▶ PROMPT:
Give every line of text in the data below as a JSON list of strings, one string per line, skipping blank lines. Leave the pictures out of the answer.

▶ DATA PROVIDED:
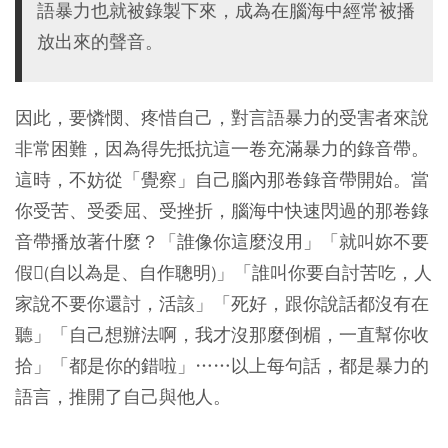
語暴力也就被錄製下來，成為在腦海中經常被播
放出來的聲音。
因此，要憐憫、疼惜自己，對言語暴力的受害者來說
非常困難，因為得先抵抗這一卷充滿暴力的錄音帶。
這時，
不妨從「覺察」自己腦內那卷錄音帶開始
。當
你受苦、受委屈、受挫折，腦海中快速閃過的那卷錄
音帶播放著什麼？「誰像你這麼沒用」「就叫妳不要
假𠢕(自以為是、自作聰明)」「誰叫你要自討苦吃，人
家說不要你還討，活該」「死好，跟你說話都沒有在
聽」「自己想辦法啊，我才沒那麼倒楣，一直幫你收
拾」「都是你的錯啦」……以上每句話，都是暴力的
語言，推開了自己與他人。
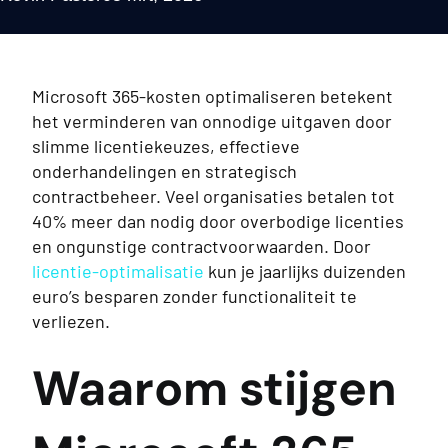
Microsoft 365-kosten optimaliseren betekent
het verminderen van onnodige uitgaven door
slimme licentiekeuzes, effectieve
onderhandelingen en strategisch
contractbeheer. Veel organisaties betalen tot
40% meer dan nodig door overbodige licenties
en ongunstige contractvoorwaarden. Door
licentie-optimalisatie
kun je jaarlijks duizenden
euro’s besparen zonder functionaliteit te
verliezen.
Waarom stijgen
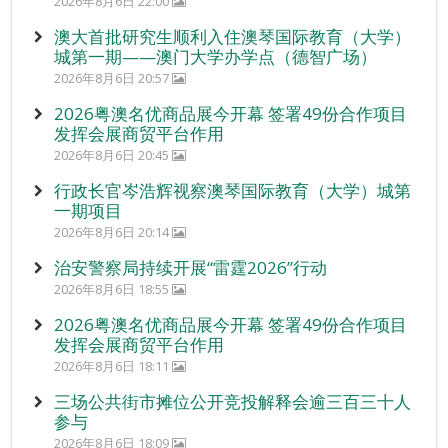
2026年8月6日 22:00
澳大首批研究生顺利入住澳琴国际教育（大学）
城第一期——澳门大学办学点（德智广场）
2026年8月6日 20:57
2026粤澳名优商品展今开幕 签署49份合作项目
发挥会展商贸平台作用
2026年8月6日 20:45
行政长官岑浩辉视察澳琴国际教育（大学）城第
一期项目
2026年8月6日 20:14
治安警察局持续开展“雷霆2026”行动
2026年8月6日 18:55
2026粤澳名优商品展今开幕 签署49份合作项目
发挥会展商贸平台作用
2026年8月6日 18:11
三场公共街市摊位公开竞投解释会逾三百三十人
参与
2026年8月6日 18:09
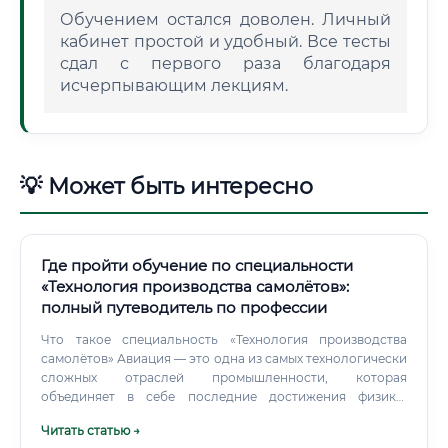
Обучением остался доволен. Личный
кабинет простой и удобный. Все тесты
сдал с первого раза благодаря
исчерпывающим лекциям.
💡 Может быть интересно
Где пройти обучение по специальности
«Технология производства самолётов»:
полный путеводитель по профессии
Что такое специальность «Технология производства
самолётов» Авиация — это одна из самых технологически
сложных отраслей промышленности, которая
объединяет в себе последние достижения физики,
материаловедения, химии, электроники и
Читать статью →
машиностроения. Специальность «Технология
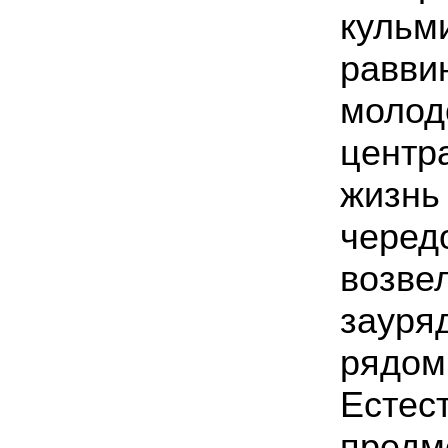
кульм
равви
молод
центр
жизн
чер
возв
заур
рядом
Естес
предм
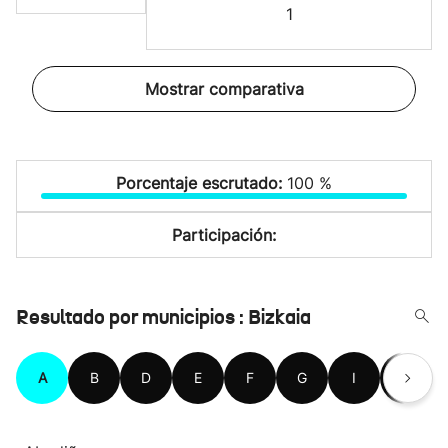
1
Mostrar comparativa
Porcentaje escrutado:
100 %
Participación:
Resultado por municipios : Bizkaia
A
B
D
E
F
G
I
K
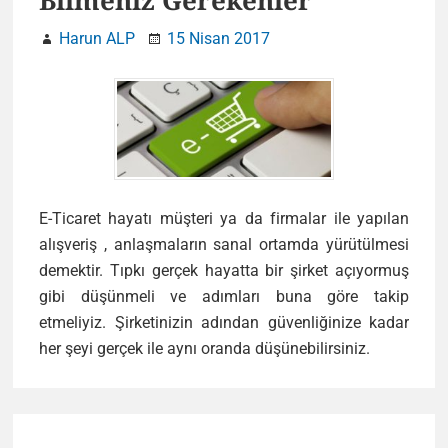
Bilmeniz Gerekenler
Harun ALP
15 Nisan 2017
E-Ticaret hayatı müşteri ya da firmalar ile yapılan
alışveriş , anlaşmaların sanal ortamda yürütülmesi
demektir. Tıpkı gerçek hayatta bir şirket açıyormuş
gibi düşünmeli ve adımları buna göre takip
etmeliyiz. Şirketinizin adından güvenliğinize kadar
E-
her şeyi gerçek ile aynı oranda düşünebilirsiniz.
Ticarete
Girmeden
Önce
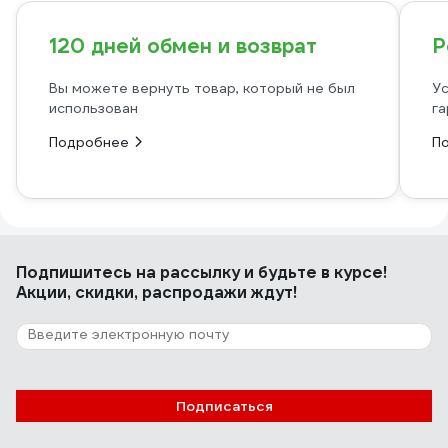
120 дней обмен и возврат
Р
Вы можете вернуть товар, который не был
Ус
использован
га
Подробнее
П
Подпишитесь
на рассылку
и будьте в курсе!
Акции, скидки, распродажи ждут!
Подписаться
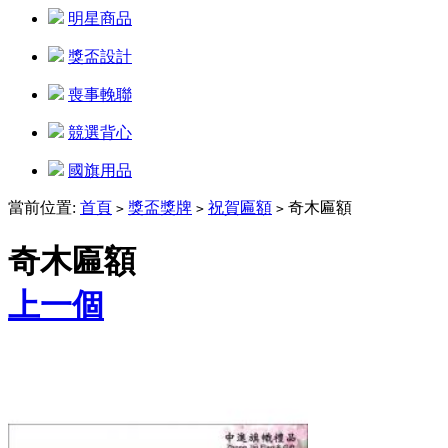
明星商品
獎盃設計
喪事輓聯
競選背心
國旗用品
當前位置:
首頁
獎盃獎牌
祝賀匾額
奇木匾額
>
>
>
奇木匾額
上一個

▶ OUTPUT:
[
  "語暴力也就被錄製下來，成為在腦海中經常被播",
  "放出來的聲音。",
  "因此，要憐憫、疼惜自己，對言語暴力的受害者來說",
  "非常困難，因為得先抵抗這一卷充滿暴力的錄音帶。",
  "這時，",
  "不妨從「覺察」自己腦內那卷錄音帶開始",
  "。當",
  "你受苦、受委屈、受挫折，腦海中快速閃過的那卷錄",
  "音帶播放著什麼？「誰像你這麼沒用」「就叫妳不要",
  "假𠢕(自以為是、自作聰明)」「誰叫你要自討苦吃，人",
  "家說不要你還討，活該」「死好，跟你說話都沒有在",
  "聽」「自己想辦法啊，我才沒那麼倒楣，一直幫你收",
  "拾」「都是你的錯啦」……以上每句話，都是暴力的",
  "語言，推開了自己與他人。",
  "Microsoft 365-kosten optimaliseren betekent",
  "het verminderen van onnodige uitgaven door",
  "slimme licentiekeuzes, effectieve",
  "onderhandelingen en strategisch",
  "contractbeheer. Veel organisaties betalen tot",
  "40% meer dan nodig door overbodige licenties",
  "en ongunstige contractvoorwaarden. Door",
  "licentie-optimalisatie",
  "kun je jaarlijks duizenden",
  "euro’s besparen zonder functionaliteit te",
  "verliezen.",
  "Waarom stijgen",
  "2026年8月6日 22:00",
  "澳大首批研究生顺利入住澳琴国际教育（大学）",
  "城第一期——澳门大学办学点（德智广场）",
  "2026年8月6日 20:57",
  "2026粤澳名优商品展今开幕 签署49份合作项目",
  "发挥会展商贸平台作用",
  "2026年8月6日 20:45",
  "行政长官岑浩辉视察澳琴国际教育（大学）城第",
  "一期项目",
  "2026年8月6日 20:14",
  "治安警察局持续开展“雷霆2026”行动",
  "2026年8月6日 18:55",
  "2026粤澳名优商品展今开幕 签署49份合作项目",
  "发挥会展商贸平台作用",
  "2026年8月6日 18:11",
  "三场公共街市摊位公开竞投解释会逾三百三十人",
  "参与",
  "2026年8月6日 18:09",
  "Обучением остался доволен. Личный",
  "кабинет простой и удобный. Все тесты",
  "сдал с первого раза благодаря",
  "исчерпывающим лекциям.",
  "💡 Может быть интересно",
  "Где пройти обучение по специальности",
  "«Технология производства самолётов»:",
  "полный путеводитель по профессии",
  "Что такое специальность «Технология производства",
  "самолётов» Авиация — это одна из самых технологически",
  "сложных отраслей промышленности, которая",
  "объединяет в себе последние достижения физики,",
  "материаловедения, химии, электроники и",
  "Читать статью →",
  "машиностроения. Специальность «Технология",
  "кульм",
  "равви",
  "молод",
  "центр",
  "жизн",
  "чер",
  "возв",
  "заур",
  "рядом",
  "Естес",
  "предм",
  "1",
  "Mostrar comparativa",
  "Porcentaje escrutado:",
  "100 %",
  "Participación:",
  "Resultado por municipios : Bizkaia",
  "A",
  "B",
  "D",
  "E",
  "F",
  "G",
  "I",
  "K",
  "Bilmeniz Gerekenler",
  "Harun ALP",
  "15 Nisan 2017",
  "E-Ticaret hayatı müşteri ya da firmalar ile yapılan",
  "alışveriş , anlaşmaların sanal ortamda yürütülmesi",
  "demektir. Tıpkı gerçek hayatta bir şirket açıyormuş",
  "gibi düşünmeli ve adımları buna göre takip",
  "etmeliyiz. Şirketinizin adından güvenliğinize kadar",
  "E-",
  "her şeyi gerçek ile aynı oranda düşünebilirsiniz.",
  "Ticarete",
  "Girmeden",
  "Önce",
  "120 дней обмен и возврат",
  "Р",
  "Вы можете вернуть товар, который не был",
  "Ус",
  "использован",
  "га",
  "Подробнее",
  "П",
  "Подпишитесь",
  "на рассылку",
  "и будьте в курсе!",
  "Акции, скидки, распродажи ждут!",
  "Подписаться",
  "明星商品",
  "獎盃設計",
  "喪事輓聯",
  "競選背心",
  "國旗用品",
  "當前位置:",
  "首頁",
  "獎盃獎牌",
  "祝賀匾額",
  "奇木匾額",
  ">",
  ">",
  ">",
  "奇木匾額",
  "上一個"
]